If you have been painting in watercolor for any length of time you have probably heard time and time again if you are using masking fluid you need to use it on dry paper, that is what I had heard from day one many moons ago, then I went to an artist’s talk and the man is a very good local watercolorist and he uses masking by dropping it onto wet paper to get natural looking clouds and sea foam. I asked many questions about this then did a sample the next day to see how it worked and it looked very promising. We will all be learning something new this time and I think it will be a lot of fun.

Remember it is important to do studies like this occasionally because it allows you to make mistakes. Too often we are all painting our “masterpieces” and are too afraid to try something different because we don’t want to mess it up. However, doing studies where you can work out your problems or try new techniques will give you the confidence to use them in your “masterpieces” and bring the finished work up to a new level. You won’t know until you try and that is what studies are for when you are an artist.

There isn’t much of a drawing for this project and if you feel confident enough you can just freehand the drawing onto your paper. HAVE THE REFERENCE PHOTO IN FRONT OF YOU. The drawing doesn’t need to be perfect but you do need to get some dynamic shapes into your clouds, so LOOK at the photo before you start drawing and refer to it often as you are drawing. The mountain ridges are simple but you do need to create some interesting shapes in them as well, I don’t want to see a series of “M” mountains and they can start up from the bottom between a third and a quarter way up, I have mine a bit higher so they can be seen when I am demoing.

Have your masking fluid ready to go, have your reference photo in front of you and have your paper flat before you start wetting it with just water. You want the paper wet but do try to avoid pools of water, move the water around so you have a nice even covering of water, the whole paper should have a shine. Dip your masking brush into the masking fluid and just on the inside of the lines for the clouds WHERE THERE WILL BE LIGHT AREAS (look that
the photo to guide you), drag and touch your brush to the paper. You will have to reload often and you will need enough so it can do its job but let the masking fluid do its own thing. You are not outlining all the clouds this is just in the areas where the sunlight is the brightest. Thick lines, thin lines and blotches make up the bright areas of the clouds don’t try to make them all even. When you are done, let it dry completely.

Our first wash of color will be a soft gray and it can go on everything even the mountains if you want. The masking fluid is protecting our white areas so everything else on the paper needs to have color and/or value.

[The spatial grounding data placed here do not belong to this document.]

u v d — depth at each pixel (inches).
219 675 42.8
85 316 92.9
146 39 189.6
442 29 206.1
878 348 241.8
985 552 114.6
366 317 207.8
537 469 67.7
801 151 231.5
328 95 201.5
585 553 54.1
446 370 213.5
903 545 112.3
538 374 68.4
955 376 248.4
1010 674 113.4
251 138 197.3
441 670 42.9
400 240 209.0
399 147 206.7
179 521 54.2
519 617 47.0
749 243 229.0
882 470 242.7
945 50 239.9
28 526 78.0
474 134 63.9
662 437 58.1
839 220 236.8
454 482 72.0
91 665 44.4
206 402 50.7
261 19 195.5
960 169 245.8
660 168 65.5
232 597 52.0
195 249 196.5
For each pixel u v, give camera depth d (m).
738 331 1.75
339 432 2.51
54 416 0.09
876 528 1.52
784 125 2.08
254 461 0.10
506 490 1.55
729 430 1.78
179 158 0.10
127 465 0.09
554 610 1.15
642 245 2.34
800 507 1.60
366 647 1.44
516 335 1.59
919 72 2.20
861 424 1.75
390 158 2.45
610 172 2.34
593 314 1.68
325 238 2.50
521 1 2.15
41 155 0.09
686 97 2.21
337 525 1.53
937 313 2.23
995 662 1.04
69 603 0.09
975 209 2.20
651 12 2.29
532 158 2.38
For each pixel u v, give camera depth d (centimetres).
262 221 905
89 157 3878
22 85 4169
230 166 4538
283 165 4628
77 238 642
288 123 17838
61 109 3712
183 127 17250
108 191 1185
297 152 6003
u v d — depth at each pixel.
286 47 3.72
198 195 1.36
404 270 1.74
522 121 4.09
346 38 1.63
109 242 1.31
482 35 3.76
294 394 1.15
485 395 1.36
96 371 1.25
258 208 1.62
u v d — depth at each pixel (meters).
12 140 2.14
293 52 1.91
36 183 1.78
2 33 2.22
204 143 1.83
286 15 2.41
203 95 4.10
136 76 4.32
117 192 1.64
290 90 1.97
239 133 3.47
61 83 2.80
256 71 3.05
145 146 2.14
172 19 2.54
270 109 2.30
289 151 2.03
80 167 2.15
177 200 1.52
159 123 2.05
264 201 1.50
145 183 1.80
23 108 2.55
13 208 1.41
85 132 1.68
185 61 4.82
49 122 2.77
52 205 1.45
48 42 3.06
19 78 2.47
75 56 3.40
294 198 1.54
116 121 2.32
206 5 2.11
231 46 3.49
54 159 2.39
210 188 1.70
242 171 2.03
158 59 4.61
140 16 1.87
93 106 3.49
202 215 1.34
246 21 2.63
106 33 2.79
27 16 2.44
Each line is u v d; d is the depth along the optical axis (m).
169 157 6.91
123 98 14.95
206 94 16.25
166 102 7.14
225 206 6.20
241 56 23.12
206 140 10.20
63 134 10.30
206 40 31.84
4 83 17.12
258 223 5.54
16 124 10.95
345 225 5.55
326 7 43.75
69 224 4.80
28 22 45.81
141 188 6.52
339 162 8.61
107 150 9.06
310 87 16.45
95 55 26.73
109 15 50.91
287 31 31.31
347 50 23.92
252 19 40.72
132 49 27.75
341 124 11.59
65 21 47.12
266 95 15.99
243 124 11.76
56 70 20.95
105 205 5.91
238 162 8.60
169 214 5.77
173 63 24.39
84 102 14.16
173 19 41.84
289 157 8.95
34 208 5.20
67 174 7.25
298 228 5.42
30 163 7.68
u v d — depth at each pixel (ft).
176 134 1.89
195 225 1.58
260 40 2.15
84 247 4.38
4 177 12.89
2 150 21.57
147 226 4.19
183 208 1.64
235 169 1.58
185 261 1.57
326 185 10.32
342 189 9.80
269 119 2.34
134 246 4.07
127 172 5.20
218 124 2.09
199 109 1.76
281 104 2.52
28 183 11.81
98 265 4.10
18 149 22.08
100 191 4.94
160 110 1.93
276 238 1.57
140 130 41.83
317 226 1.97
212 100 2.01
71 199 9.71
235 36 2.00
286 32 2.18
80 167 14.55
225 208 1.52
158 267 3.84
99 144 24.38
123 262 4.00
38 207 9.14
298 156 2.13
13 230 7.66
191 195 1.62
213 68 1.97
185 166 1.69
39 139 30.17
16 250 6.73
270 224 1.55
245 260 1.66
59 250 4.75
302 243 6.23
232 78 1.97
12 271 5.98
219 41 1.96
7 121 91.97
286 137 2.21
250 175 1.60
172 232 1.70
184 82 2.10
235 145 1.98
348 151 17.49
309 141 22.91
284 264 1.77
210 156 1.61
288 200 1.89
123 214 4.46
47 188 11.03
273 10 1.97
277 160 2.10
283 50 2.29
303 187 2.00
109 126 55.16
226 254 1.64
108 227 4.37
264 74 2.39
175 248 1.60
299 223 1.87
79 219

We are going to have to have contrast to make the whites look bright and we start with the next lightest value.

The gray I used was my standard gray and one you really need to commit this mixture to your head. It is Ultramarine Blue, Burnt Sienna and a touch of Dioxizine Purple. I want this to stay on the cool side so it has more of the blue but to warm this up add more sienna, it is a very friendly gray and can be used in many situations. I also added enough water to make it a very pale gray so on a scale of 1 – 10, 1 being white, 10 being black this would be between a 1.5 to 2, it is more a tint. If the color looks too dark when you put it on your paper, don’t panic just quickly rinse you brush and take clear water to dilute what is on your paper. This color can go over ALL THE PAPER including the landscape. Don’t try to paint around the masking, just paint over it because that is why we put it down in the first place, just cover the entire paper with this light gray then let it dry. I used my biggest brush for this wash of color.

The next and subsequent washes will be a bit more specific so you will be using a medium sized brush (I was using my ¾” angle brush) and I was looking at my reference photo before I started painting. What you will be doing is what is called negative space painting because what you will be doing is finding the areas around a cloud and adding a darker color behind the lighter cloud in front. Watercolorists have to work from light to dark so you need to learn to see these negative shapes.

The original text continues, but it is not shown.